One thing that gnaws at here, however, is the concern that such rituals are not performed with the necessary zeal every time.
So, at least one site assures: “Our team works well with the management of all the temples listed on the website. As a result, all poojas booked through us will be performed with the same zeal and emotion as if they were booked in person at the Temple counter.
This certainty must be even more encouraging for some people, as the emotions they evoke in their friends and family often border on the uncivilized realms. After all, a postal vote is as good as a vote cast in person and is equally valid and effective. So why discriminate against an absent devotee?
The claim that these sites do not link directly to the temple administration is also shaky, as existing Internet business models show there is no need for such a thing. For example, popular food delivery services like Swiggy and Zomato do not own or have a stake in restaurants, but deliver food for a fee.
Restaurants welcomed the new model and promptly signed up for such delivery services as it increased sales volume and revenue. Additionally, these apps offer the ability to file complaints if the items delivered were not exactly the items ordered, are below average, or have an excessive delay. This could, however, be problematic when it comes to sites that offer to help you seek the blessings of supernatural forces.

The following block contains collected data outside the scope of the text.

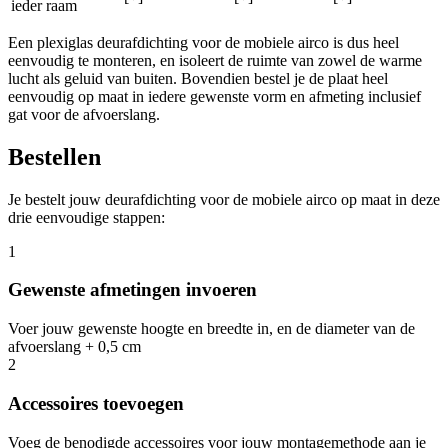
ieder raam
Een plexiglas deurafdichting voor de mobiele airco is dus heel
eenvoudig te monteren, en isoleert de ruimte van zowel de warme
lucht als geluid van buiten. Bovendien bestel je de plaat heel
eenvoudig op maat in iedere gewenste vorm en afmeting inclusief
gat voor de afvoerslang.
Bestellen
Je bestelt jouw deurafdichting voor de mobiele airco op maat in deze
drie eenvoudige stappen:
1
Gewenste afmetingen invoeren
Voer jouw gewenste hoogte en breedte in, en de diameter van de
afvoerslang + 0,5 cm
2
Accessoires toevoegen
Voeg de benodigde accessoires voor jouw montagemethode aan je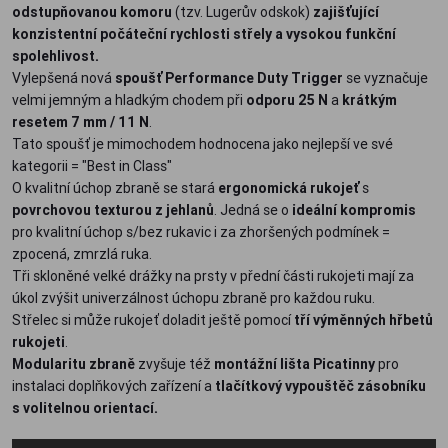
odstupňovanou komoru
(tzv. Lugerův odskok)
zajišťující
konzistentní počáteční rychlosti střely a vysokou funkční
spolehlivost.
Vylepšená nová
spoušť Performance Duty Trigger
se vyznačuje
velmi jemným a hladkým chodem při
odporu 25 N
a
krátkým
resetem 7 mm / 11 N
.
Tato spoušť je mimochodem hodnocena jako nejlepší ve své
kategorii = "Best in Class"
O kvalitní úchop zbraně se stará
ergonomická rukojeť
s
povrchovou texturou z jehlanů
. Jedná se o
ideální kompromis
pro kvalitní úchop s/bez rukavic i za zhoršených podmínek =
zpocená, zmrzlá ruka.
Tři skloněné velké drážky na prsty v přední části rukojeti mají za
úkol zvýšit univerzálnost úchopu zbraně pro každou ruku.
Střelec si může rukojeť doladit ještě pomocí
tří výměnných hřbetů
rukojeti
.
Modularitu zbraně
zvyšuje též
montážní lišta Picatinny
pro
instalaci doplňkových zařízení a
tlačítkový vypouštěč zásobníku
s volitelnou orientací.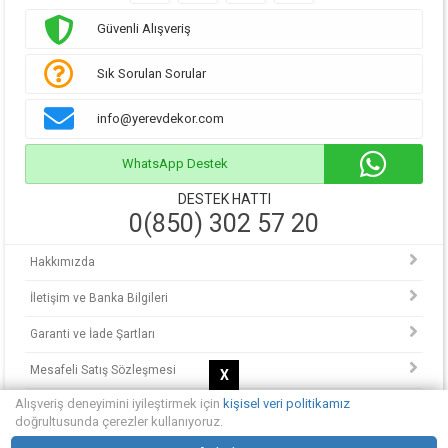
Güvenli Alışveriş
Sık Sorulan Sorular
info@yerevdekor.com
WhatsApp Destek
DESTEK HATTI
0(850) 302 57 20
Hakkımızda
İletişim ve Banka Bilgileri
Garanti ve İade Şartları
Mesafeli Satış Sözleşmesi
X
Alışveriş deneyimini iyileştirmek için
kişisel veri politikamız
KVKK Politikası
doğrultusunda çerezler kullanıyoruz.
© Copyright 2013 - 2025.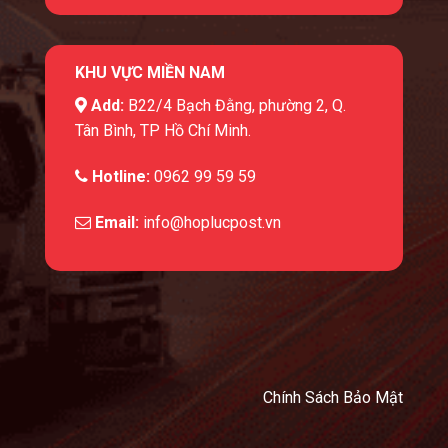
KHU VỰC MIỀN NAM
Add:
B22/4 Bạch Đằng, phường 2, Q.
Tân Bình, TP Hồ Chí Minh.
Hotline:
0962 99 59 59
Email:
info@hoplucpost.vn
Chính Sách Bảo Mật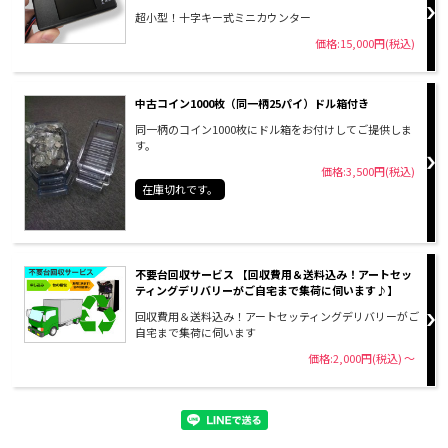
超小型！十字キー式ミニカウンター
価格:15,000円(税込)
中古コイン1000枚（同一柄25パイ）ドル箱付き
同一柄のコイン1000枚にドル箱をお付けしてご提供しま
す。
価格:3,500円(税込)
在庫切れです。
不要台回収サービス 【回収費用＆送料込み！アートセッ
ティングデリバリーがご自宅まで集荷に伺います♪】
回収費用＆送料込み！アートセッティングデリバリーがご
自宅まで集荷に伺います
価格:2,000円(税込)
～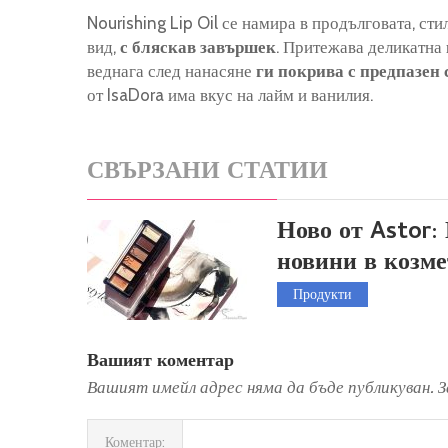
Nourishing Lip Oil се намира в продълговата, ст
вид,
с бляскав завършек
. Притежава деликатна
веднага след нанасяне
ги покрива с предпазен 
от IsaDora има вкус на лайм и ванилия.
СВЪРЗАНИ СТАТИИ
Ново от Astor:
новини в козм
Продукти
Вашият коментар
Вашият имейл адрес няма да бъде публикуван.
З
Коментар: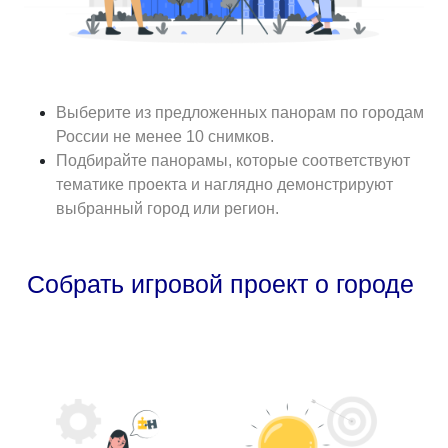
Выберите из предложенных панорам по городам
России не менее 10 снимков.
Подбирайте панорамы, которые соответствуют
тематике проекта и наглядно демонстрируют
выбранный город или регион.
Собрать игровой проект о городе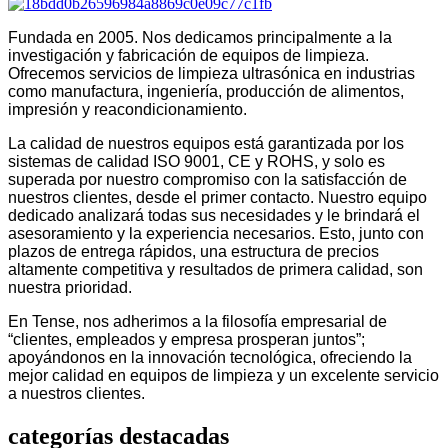
Fundada en 2005. Nos dedicamos principalmente a la
investigación y fabricación de equipos de limpieza.
Ofrecemos servicios de limpieza ultrasónica en industrias
como manufactura, ingeniería, producción de alimentos,
impresión y reacondicionamiento.
La calidad de nuestros equipos está garantizada por los
sistemas de calidad ISO 9001, CE y ROHS, y solo es
superada por nuestro compromiso con la satisfacción de
nuestros clientes, desde el primer contacto. Nuestro equipo
dedicado analizará todas sus necesidades y le brindará el
asesoramiento y la experiencia necesarios. Esto, junto con
plazos de entrega rápidos, una estructura de precios
altamente competitiva y resultados de primera calidad, son
nuestra prioridad.
En Tense, nos adherimos a la filosofía empresarial de
“clientes, empleados y empresa prosperan juntos”;
apoyándonos en la innovación tecnológica, ofreciendo la
mejor calidad en equipos de limpieza y un excelente servicio
a nuestros clientes.
categorías destacadas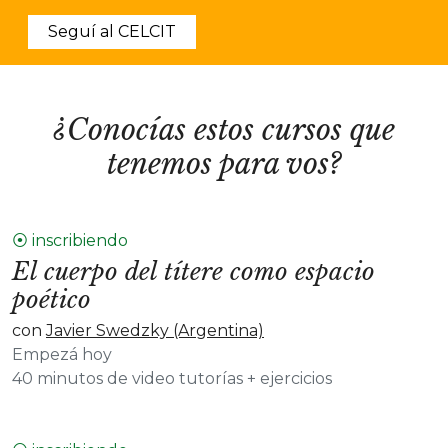
Seguí al CELCIT
¿Conocías estos cursos que
tenemos para vos?
⦿ inscribiendo
El cuerpo del títere como espacio
poético
con
Javier Swedzky (Argentina)
Empezá hoy
40 minutos de video tutorías + ejercicios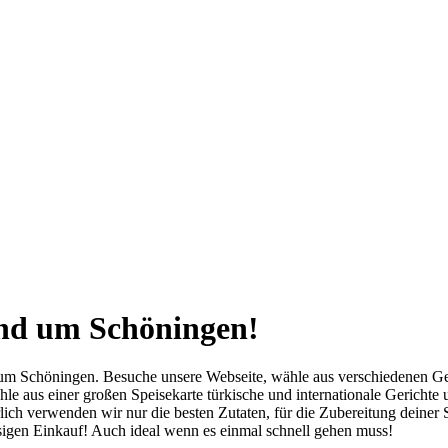
 und um Schöningen!
nd um Schöningen. Besuche unsere Webseite, wähle aus verschiedenen G
le aus einer großen Speisekarte türkische und internationale Gerichte
ich verwenden wir nur die besten Zutaten, für die Zubereitung deiner S
ssigen Einkauf! Auch ideal wenn es einmal schnell gehen muss!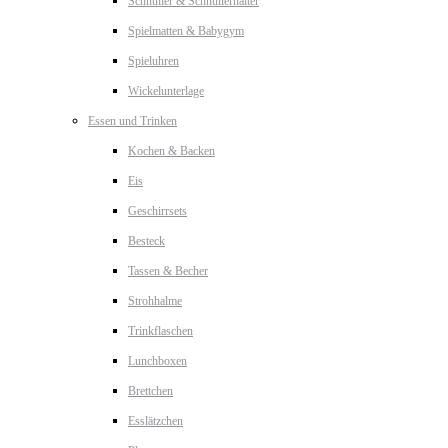
Schnuller & Schnullerhalter
Spielmatten & Babygym
Spieluhren
Wickelunterlage
Essen und Trinken
Kochen & Backen
Eis
Geschirrsets
Besteck
Tassen & Becher
Strohhalme
Trinkflaschen
Lunchboxen
Brettchen
Esslätzchen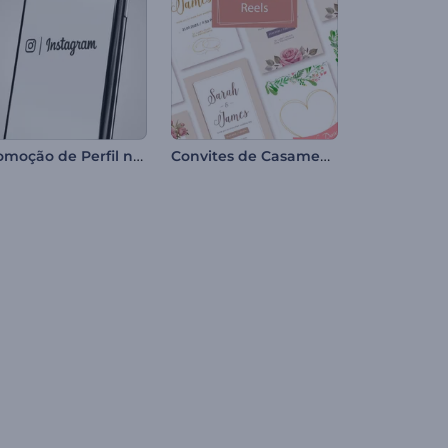
Promoção de Perfil no Instagram
Convites de Casamento em Vídeo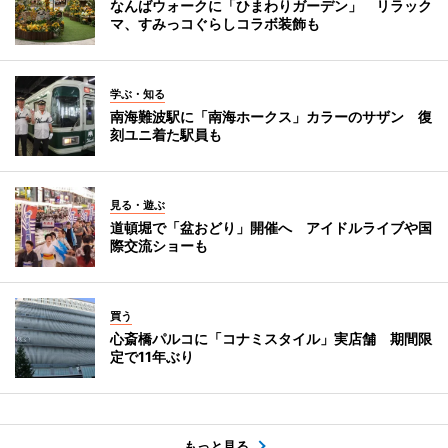
なんばウォークに「ひまわりガーデン」 リラック
マ、すみっコぐらしコラボ装飾も
学ぶ・知る
南海難波駅に「南海ホークス」カラーのサザン 復
刻ユニ着た駅員も
見る・遊ぶ
道頓堀で「盆おどり」開催へ アイドルライブや国
際交流ショーも
買う
心斎橋パルコに「コナミスタイル」実店舗 期間限
定で11年ぶり
もっと見る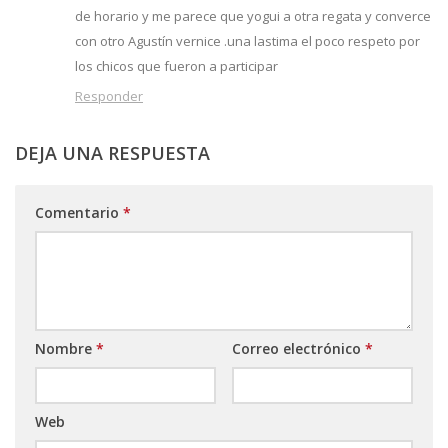
de horario y me parece que yogui a otra regata y converce
con otro Agustín vernice .una lastima el poco respeto por
los chicos que fueron a participar
Responder
DEJA UNA RESPUESTA
Comentario
*
Nombre
*
Correo electrónico
*
Web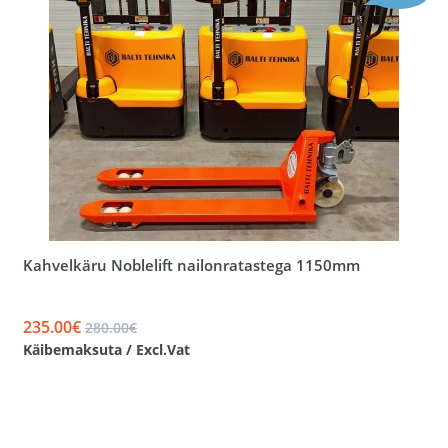
Kahvelkäru Noblelift nailonratastega 1150mm
235.00€
280.00€
Käibemaksuta / Excl.Vat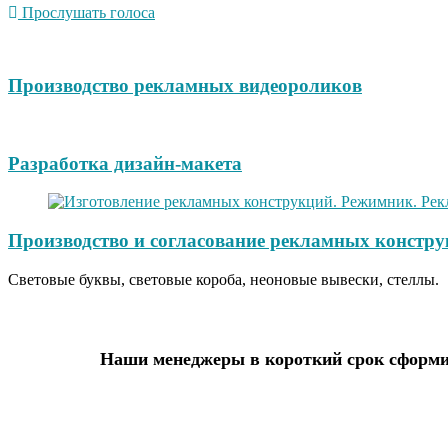
Прослушать голоса
Производство рекламных видеороликов
Разработка дизайн-макета
Производство и согласование рекламных констру
Световые буквы, световые короба, неоновые вывески, стеллы.
Наши менеджеры в короткий срок сформир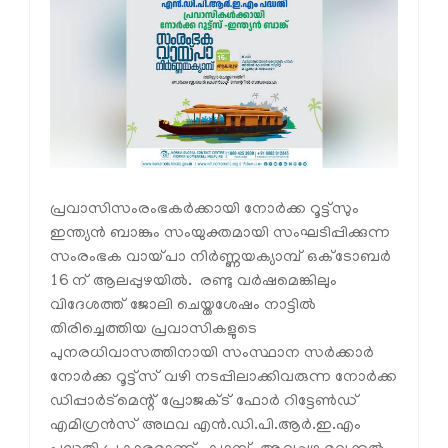
പ്രവാസിസംരംഭകര്‍ക്കായി നോർക്ക റൂട്ട്സും
ഇന്ത്യന്‍ ബാങ്കും സംയുക്തമായി സംഘടിപ്പിക്കുന്ന
സംരംഭക വായ്പാ നിര്‍ണ്ണയക്യാമ്പ് ഒക്ടോബര്‍
16 ന് ആലപ്പുഴയില്‍. രണ്ടു വര്‍ഷമെങ്കിലും
വിദേശത്ത് ജോലി ചെയ്തശേഷം നാട്ടില്‍
തിരിച്ചെത്തിയ പ്രവാസികളുടെ
പുനരധിവാസത്തിനായി സംസ്ഥാന സര്‍ക്കാര്‍
നോര്‍ക്ക റൂട്ട്സ് വഴി നടപ്പിലാക്കിവരുന്ന നോര്‍ക്ക
ഡിപ്പാര്‍ട്മെന്റ് പ്രോജക്ട് ഫോര്‍ റിട്ടേണ്‍ഡ്
എമിഗ്രന്‍സ് അഥവ എന്‍.ഡി.പി.ആര്‍.ഇ.എം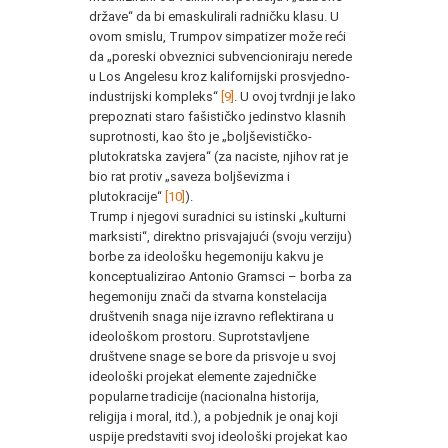
države“ da bi emaskulirali radničku klasu. U
ovom smislu, Trumpov simpatizer može reći
da „poreski obveznici subvencioniraju nerede
u Los Angelesu kroz kalifornijski prosvjedno-
industrijski kompleks“
[9]
. U ovoj tvrdnji je lako
prepoznati staro fašističko jedinstvo klasnih
suprotnosti, kao što je „boljševističko-
plutokratska zavjera“ (za naciste, njihov rat je
bio rat protiv „saveza boljševizma i
plutokracije“
[10]
).
Trump i njegovi suradnici su istinski „kulturni
marksisti“, direktno prisvajajući (svoju verziju)
borbe za ideološku hegemoniju kakvu je
konceptualizirao Antonio Gramsci – borba za
hegemoniju znači da stvarna konstelacija
društvenih snaga nije izravno reflektirana u
ideološkom prostoru. Suprotstavljene
društvene snage se bore da prisvoje u svoj
ideološki projekat elemente zajedničke
popularne tradicije (nacionalna historija,
religija i moral, itd.), a pobjednik je onaj koji
uspije predstaviti svoj ideološki projekat kao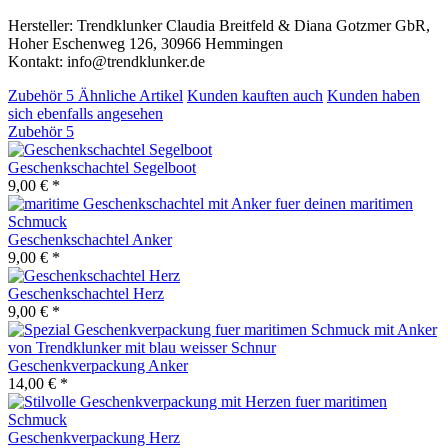
Hersteller: Trendklunker Claudia Breitfeld & Diana Gotzmer GbR,
Hoher Eschenweg 126, 30966 Hemmingen
Kontakt: info@trendklunker.de
Zubehör
5
Ähnliche Artikel
Kunden kauften auch
Kunden haben
sich ebenfalls angesehen
Zubehör
5
Geschenkschachtel Segelboot
9,00 € *
Geschenkschachtel Anker
9,00 € *
Geschenkschachtel Herz
9,00 € *
Geschenkverpackung Anker
14,00 € *
Geschenkverpackung Herz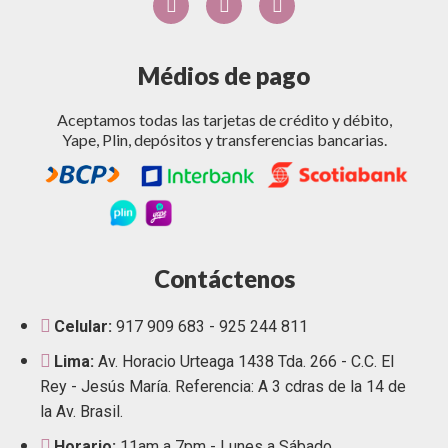
Médios de pago
Aceptamos todas las tarjetas de crédito y débito,
Yape, Plin, depósitos y transferencias bancarias.
Contáctenos
Celular:
917 909 683 - 925 244 811
Lima:
Av. Horacio Urteaga 1438 Tda. 266 - C.C. El
Rey - Jesús María. Referencia: A 3 cdras de la 14 de
la Av. Brasil.
Horario:
11am a 7pm - Lunes a Sábado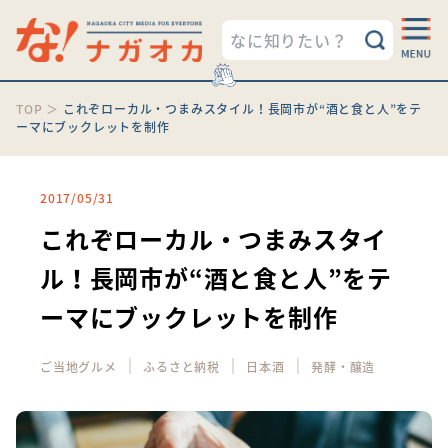
TOP
＞
これぞローカル・つまみスタイル！長岡市が“酒と食と人”をテ
ーマにブックレットを制作
2017/05/31
これぞローカル・つまみスタイ
ル！長岡市が“酒と食と人”をテ
ーマにブックレットを制作
｜
｜
｜
ご当地グルメ
ふるさと納税
日本酒
発酵・醸造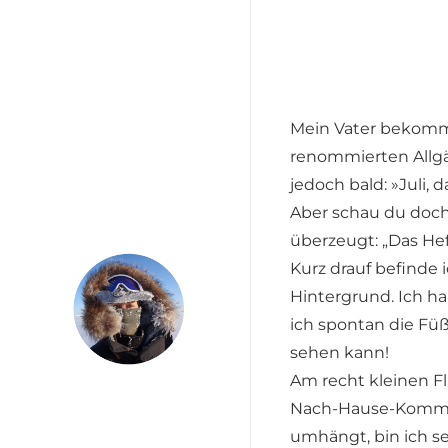
Mein Vater bekommt
renommierten Allgäu
jedoch bald: »Juli, 
Aber schau du doch 
überzeugt: „Das Hef
Kurz drauf befinde 
Hintergrund. Ich hab
ich spontan die Füß
sehen kann!
Am recht kleinen Fl
Nach-Hause-Kommen
umhängt, bin ich sel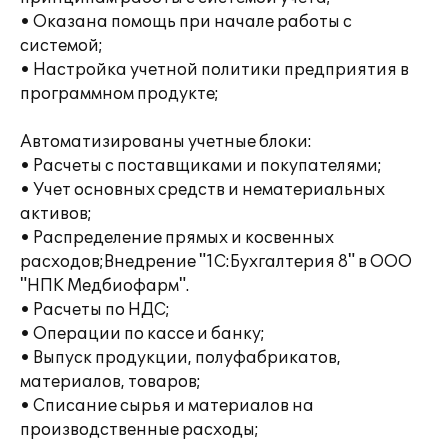
• Оказана помощь при начале работы с
системой;
• Настройка учетной политики предприятия в
программном продукте;
Автоматизированы учетные блоки:
• Расчеты с поставщиками и покупателями;
• Учет основных средств и нематериальных
активов;
• Распределение прямых и косвенных
расходов;Внедрение "1С:Бухгалтерия 8" в ООО
"НПК Медбиофарм".
• Расчеты по НДС;
• Операции по кассе и банку;
• Выпуск продукции, полуфабрикатов,
материалов, товаров;
• Списание сырья и материалов на
производственные расходы;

Suppose a website user complains that he has not achieved the desired result of a particular effort. It could, therefore, get a little messy and lead to hair splitting in the courts over who is responsible for the lack of results. Such a situation can evoke intricate problems, as depicted in the Hindi film Oh My God, in which a merchant sues God for his misfortunes. The court scenes in that film end up blaming the people who propagate such promises, a position in which our temple authorities would do well not to get caught.
Technological innovations and scientific progress have been in conflict with religions since the time of Galileo. And the arrival of the Internet has affected almost every aspect of our life. Religion is no exception. Many people now consider posting pictures of a deity or a prayer on their Facebook page as a substitute for prayer. And many who see such messages religiously post a greeting or whisper an amen as if it were a place of worship.
The internet, social media apps, and high-tech gadgets are making their way into religions. In the Middle East, for example, digital prayer counters are replacing Subha, the traditional rosaries. Click on this gadget instead of counting each of the hundred-bead long Subhas, and the screen will show you the total, saving you the burden of keeping a mental note of the numbers. Just like health apps that tell you how many steps you’ve taken instead of counting steps. And predictably, some veterans disagree on this.
However, not all religious authorities are Luddites. Some actively embrace change, and many godmen and spiritual leaders have become celebrities thanks to their social media following. Even some brilliant among them keep up with technology.
A church in Hong Kong said it is creating a church in the Metaverse, the virtual world that the tech giants are building. Devotees can put on headphones and visit the virtual church, and your avatar can sit on the virtual pew and listen to the virtual priest’s sermon – no need to put on the Sunday Best and go out.
This trend could spread to other religions as well and soon you (No, your avatar) will be able to visit the places of worship that arise in the Metaverse simply by wearing your VR headset while lounging on your sofa.
In Indian mythology, the gods sent avatars to help the world when their worldly creatures were in trouble.
Technology is now turning things upside down in every sphere. At this rate, we may soon send our avatars to visit the gods.